■ Tasks to perform ■
1 - In the Vodafone shares text, how much cash per share did shareholders receive after the Verizon Wireless stake was sold?
2 - Please carry on the Vodafone shares text from its last sentence.

■ Text block ■
-- Opening Marker --

VodafoneShares in Vodafone Group (LSE: VOD) (NASDAQ: VOD.US) have had an erratic decade, being boosted in recent years by the Verizon Wireless sale and by rumours of takeovers. But what has the decade really done for investors?

We’ve had a couple of stock consolidations over the decade, with one back in 2004 followed by another in early 2014 when Vodafone’s stake in Verizon Wireless was sold.

Adjusting for those, we see an 8% rise in the share price over 10 years, which would take a £10,000 investment up to £10,818 today. That’s a pretty lousy return by any standards — better than losing money by investing in a bank, but it wouldn’t even match cash in  savings account.

But wait!

The capital appreciation on its own, however, ignores ten years of dividends, plus the rather large return of value that happened as a result of the Verizon sale, and that makes an enormous difference.

Shareholders received a cash payment of 72p per share, plus shares in Verizon Communications, for a total return value of 102p per share. The share price fell at the same time to account for the cash and equivalents taken out of the company, and that’s why just on share prices alone the investment doesn’t look much.

-- Closing Marker --

■ Information shown ■
-- Opening Marker --

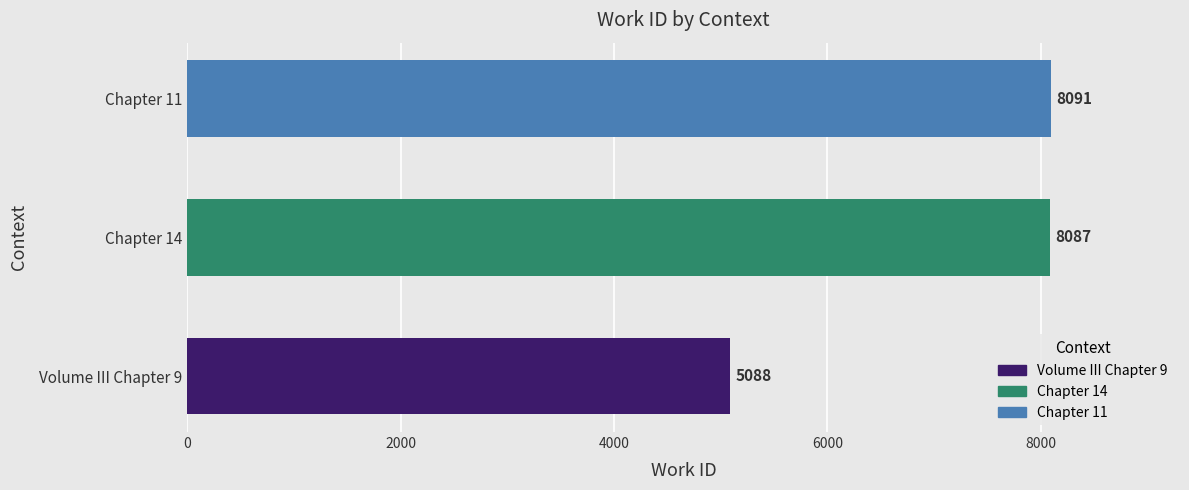

List the labels in order of value, smallest first.

Volume III Chapter 9, Chapter 14, Chapter 11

-- Closing Marker --

■ Responses to the exercise ■
1 - 72p per share.

2 -
Our £10,000 investment would have bought us 5,300 shares, which means the Verizon return value of 102p per share would have added £5,406 to our total, giving us a bit over £16,200 for our effective capital appreciation.

Regular dividends

Then there are ordinary dividends to account for, and they’ve been providing annual yields of better than 4% for a large part of our decade. Over 10 years they’d have taken our investment pot up further to a very nice £20,367 — more than doubling our initial investment. In fact, if we were to treat the Verizon payment as dividend, it would take the effective yield that year to more than 40%!

But what if we had reinvested our annual cash, plus our Verizon windfall, in new Vodafone shares every year?

The consolidation-adjusted share price hasn’t actually moved much during our investment period, but the price has been erratic — and the pound-cost-averaging that that would have brought us would have given us an extra £3,089.

So, overall, with all dividends reinvested in Vodafone shares, we’d have turned £10,000 into £23,456 in 10 years.

The next ten

Including reinvesting the Verizon return, we’d be starting the next decade with nearly 11,500 shares instead of the 5,300 we started with. I don’t know what the next 10 years will bring, but that looks like a pretty good start to me.

A well-balanced portfolio chosen from a number of sectors really is the best way to build yourself a healthy retirement pot, but should Vodafone be one of them?

You have to decide for yourself, but the Motley Fool's latest analysis of Five Shares To Retire On should give you some welcome help. It covers five very solid blue-chip shares and tells you why our experts think they'll serve you well in the decades ahead!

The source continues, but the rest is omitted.